The Pungo 120 is a great kayak which is roomy, stable and tracks well. Round trip you should be able to paddle it in 2-4 hours. I know this is a big lapse in time but paddle and enjoy the trip. Don't tire yourself. If you develop aches or pains relax and paddle more gently. You have plenty of room in the big cockpit to move around.

Make sure you have a decent paddle. You don't need an expensive paddle but the less expensive heavy flat blade paddles are hard on shoulder muscles.

My first time in a kayak at age 56 was 28 miles down river. 25 days and 486 miles later I paddled into the Gulf of Mexico.

Now at 59 I take a group on a 24 hour 92.5 mile paddle trip with 20 minute stops every 4 hours.

If you will enjoy the trip, ignore the distance you have paddled and the distance you have remaining you will have a much better trip.

Enjoy your day of "Heaven on the Water". Take plenty to drink and a lunch or snacks. Enjoy the beauty of the river and the surroundings and I'm sure this will be a memorable trip.

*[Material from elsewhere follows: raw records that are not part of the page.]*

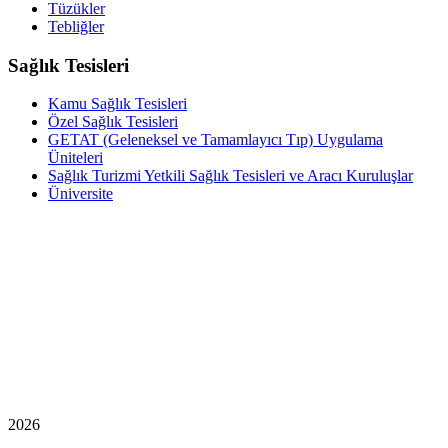
Tüzükler
Tebliğler
Sağlık Tesisleri
Kamu Sağlık Tesisleri
Özel Sağlık Tesisleri
GETAT (Geleneksel ve Tamamlayıcı Tıp) Uygulama
Üniteleri
Sağlık Turizmi Yetkili Sağlık Tesisleri ve Aracı Kuruluşlar
Üniversite
2026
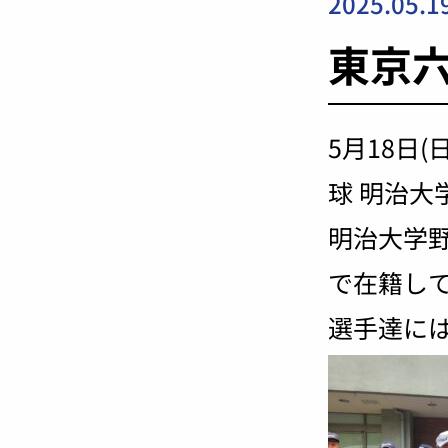
2025.05.1
東京
5月18日
球 明治大
明治大学野
で在籍し
選手達に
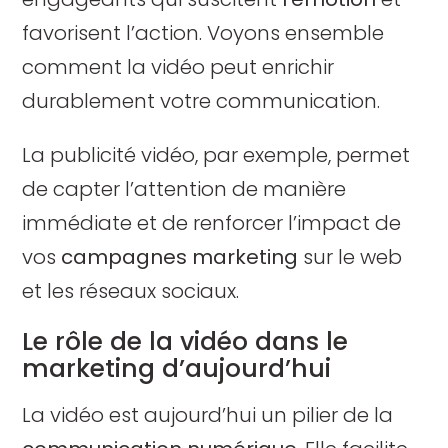
favorisent l’action. Voyons ensemble
comment la vidéo peut enrichir
durablement votre communication.
La publicité vidéo, par exemple, permet
de capter l’attention de manière
immédiate et de renforcer l’impact de
vos
campagnes marketing
sur le web
et les réseaux sociaux.
Le rôle de la vidéo dans le
marketing d’aujourd’hui
La vidéo est aujourd’hui un pilier de la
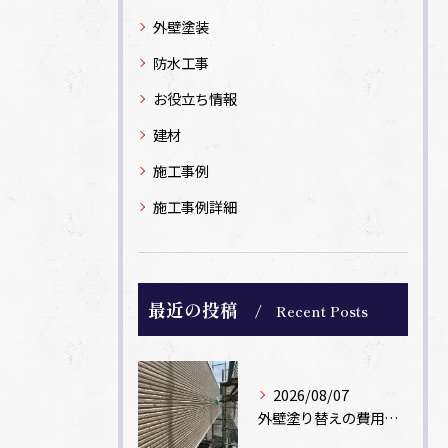
外壁塗装
防水工事
お役立ち情報
建材
施工事例
施工事例詳細
最近の投稿
Recent Posts
2026/08/07
外壁塗り替えの費用相場は？坪数別の価格目安と安く抑えるコツ【一級塗装士解説】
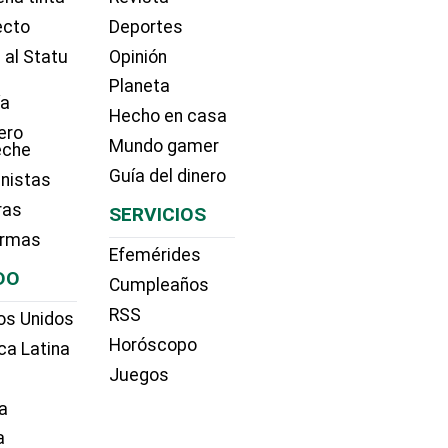
ecto
Deportes
 al Statu
Opinión
Planeta
ía
Hecho en casa
ero
Mundo gamer
eche
Guía del dinero
nistas
ras
SERVICIOS
irmas
Efemérides
DO
Cumpleaños
RSS
os Unidos
Horóscopo
ca Latina
Juegos
a
a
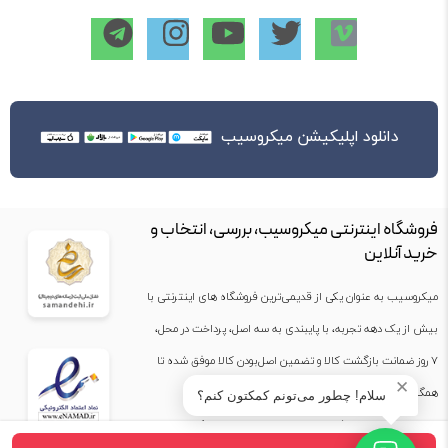
دانلود اپلیکیشن میکروسیب
فروشگاه اینترنتی میکروسیب، بررسی، انتخاب و
خرید آنلاین
میکروسیب به عنوان یکی از قدیمی‌ترین فروشگاه های اینترنتی با
بیش از یک دهه تجربه، با پایبندی به سه اصل، پرداخت در محل،
۷ روز ضمانت بازگشت کالا و تضمین اصل‌بودن کالا موفق شده تا
✕
همگام با فروشگاه‌های معتبر جهان، به بزرگ‌ترین فروشگاه
سلام! چطور می‌تونم کمکتون کنم؟
اینترنتی ایران تبدیل شود. به محض ورود به سایت میکروسیب با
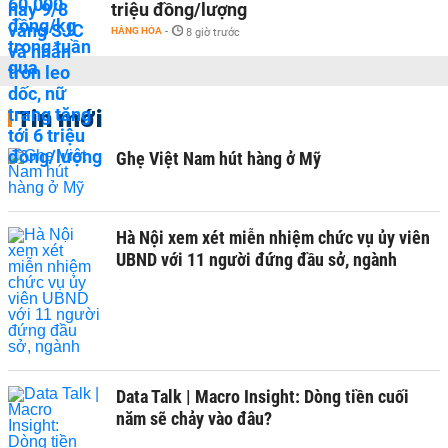
triệu đồng/lượng
HÀNG HÓA
-
8 giờ trước
Tin mới
Ghẹ Việt Nam hút hàng ở Mỹ
Hà Nội xem xét miễn nhiệm chức vụ ủy viên
UBND với 11 người đứng đầu sở, ngành
Data Talk | Macro Insight: Dòng tiền cuối
năm sẽ chảy vào đâu?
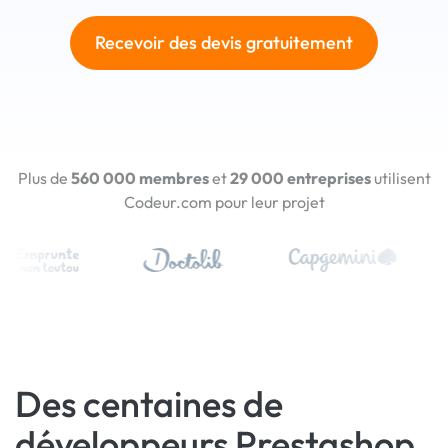
Recevoir des devis gratuitement
Plus de
560 000 membres
et
29 000 entreprises
utilisent
Codeur.com pour leur projet
Des centaines de
développeurs Prestashop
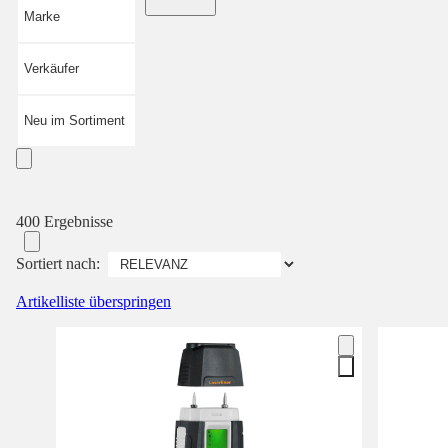
Marke
Verkäufer
Neu im Sortiment
400 Ergebnisse
Sortiert nach:
Artikelliste überspringen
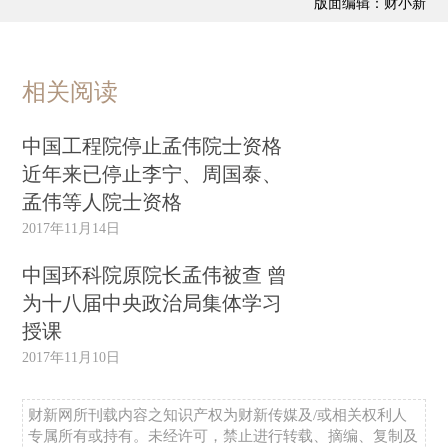
版面编辑：财小新
相关阅读
中国工程院停止孟伟院士资格
近年来已停止李宁、周国泰、
孟伟等人院士资格
2017年11月14日
中国环科院原院长孟伟被查 曾
为十八届中央政治局集体学习
授课
2017年11月10日
财新网所刊载内容之知识产权为财新传媒及/或相关权利人
专属所有或持有。未经许可，禁止进行转载、摘编、复制及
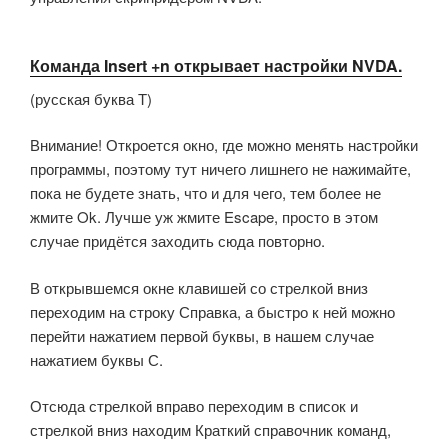
Команда Insert +n открывает настройки NVDA.
(русская буква Т)
Внимание! Откроется окно, где можно менять настройки
программы, поэтому тут ничего лишнего не нажимайте,
пока не будете знать, что и для чего, тем более не
жмите Ok. Лучше уж жмите Escape, просто в этом
случае придётся заходить сюда повторно.
В открывшемся окне клавишей со стрелкой вниз
переходим на строку Справка, а быстро к ней можно
перейти нажатием первой буквы, в нашем случае
нажатием буквы С.
Отсюда стрелкой вправо переходим в список и
стрелкой вниз находим Краткий справочник команд,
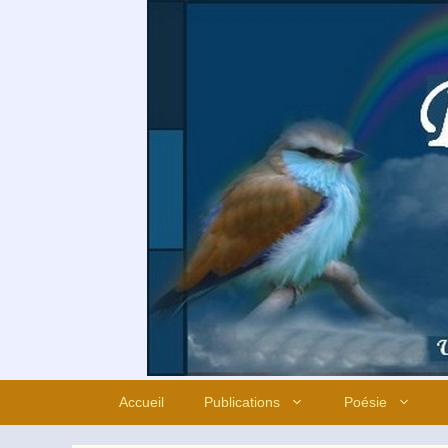
Aller
au
contenu
Accueil
Publications
Poésie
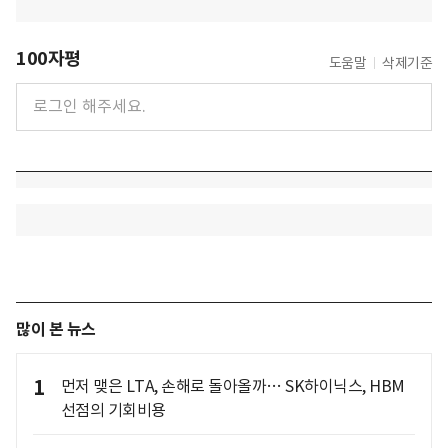
100자평
도움말
삭제기준
많이 본 뉴스
1
먼저 맺은 LTA, 손해로 돌아올까… SK하이닉스, HBM
선점의 기회비용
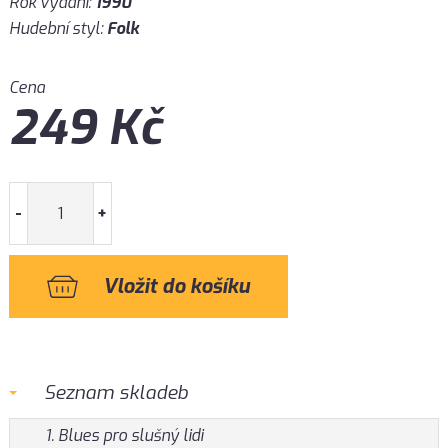
Rok vydání:
1990
Hudební styl:
Folk
Cena
249
Kč
-
+
Seznam skladeb
1. Blues pro slušný lidi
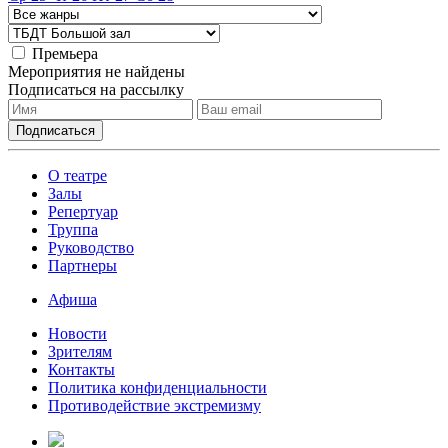
Премьера
Мероприятия не найдены
Подписаться на рассылку
О театре
Залы
Репертуар
Труппа
Руководство
Партнеры
Афиша
Новости
Зрителям
Контакты
Политика конфиденциальности
Противодействие экстремизму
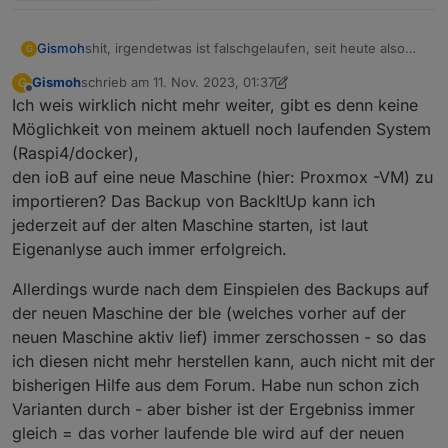
shit, irgendetwas ist falschgelaufen, seit heute also
Gismoh
G
seit ca. 6h haben angeblich alle Tasmotas, welche
Gismoh
schrieb am
11. Nov. 2023, 01:37
G
über Sonoff laufen angeblich:
zuletzt editiert von Gismoh
11. Nov. 2023, 02:48
Offline
Ich weis wirklich nicht mehr weiter, gibt es denn keine
Und nicht nur angeblich - die werte werden nicht
Möglichkeit von meinem aktuell noch laufenden System
mehr aktualisiert.
(Raspi4/docker),
Nicht gut ;( - damit hatte ich bislang noch nie Probleme
Edit:
den ioB auf eine neue Maschine (hier: Proxmox -VM) zu
gehabt.
Erledigt, musste das PW erneut eingeben, dann hat es
geklappt - also hatte iob irgendwie das PW verloren.
importieren? Das Backup von BackItUp kann ich
jederzeit auf der alten Maschine starten, ist laut
Eigenanlyse auch immer erfolgreich.
Allerdings wurde nach dem Einspielen des Backups auf
der neuen Maschine der ble (welches vorher auf der
neuen Maschine aktiv lief) immer zerschossen - so das
ich diesen nicht mehr herstellen kann, auch nicht mit der
bisherigen Hilfe aus dem Forum. Habe nun schon zich
Varianten durch - aber bisher ist der Ergebniss immer
gleich = das vorher laufende ble wird auf der neuen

Just take your time and don't rush.

...and if you aren't a damn good swimmer or the water is too cold, wear a PFD.

ps... after reading your profile, this will be a piece-of cake. Have fun!

Paddlin' on

know your limitations
I agree with the guy that said go with a buddy. Also calling home directly before entry and upon exit is a good idea. Also, make sure you find out if this part of the river you describe has hidden dangers like submerged debris,etc. These can create interesting water situations like hydraulics and eddys and such. These can be horrible to find yourself in if you are unexperienced with them. Even a little wind can make for an interesting(and tiring) day. Practice for long excursions in relatively, flat, slow-moving water first.

How much of a beginner?
I wouldn’t suggest it for your first ever time in your kayak.

Six miles isn’t far. But it’s far enough to:

raise blisters on hands that aren’t used to holding a paddle

highlight that the seat that seemed really comfortable for three minutes in the store needs a bit of adjustment, padding, whatever when you’re really paddling

make you realize that even if you are generally fit, kayaking involves some muscles that you probably don’t use all that much

Don’t Know Yet
I haven’t really gone that far yet. As I stated on my topic, What Muscles Do You Use, I stop to look into the water at sea creatures alot.

I do look forward to doing a long distance trip.


DANG Richard…
“Wear a PFD?”

Is this the twilight zone…?


Just one additional point to the others
Start downriver and paddle against the current first.

A weak moment in time and

…age 60 is just a few days away

Long trip?
We teach classes on Saturdays and have a trip class on Sunday, it’s about a 6 mile paddle w/a stop for lunch. We take our time, have always returned w/the same amount of students that we left with. We also offer them an opportunity to do an after work paddle and that too is about 6 miles, put in about 6pm, off the water by dark (9ish). Very do-able distance for a beginner.

You may be holding your paddle
in a death grip…most beginners do…Wear bike gloves to offset that.

Go as far as you feel a third tired. Then turn around… Six miles seems reasonable but it is not written in stone and no one will punish you if you dont do all of both ways.

If You Can, Ask Someone
If you have noticed some paddlers who paddle this route, stop them, explain your situation, and ask if there’s anything you should look out for.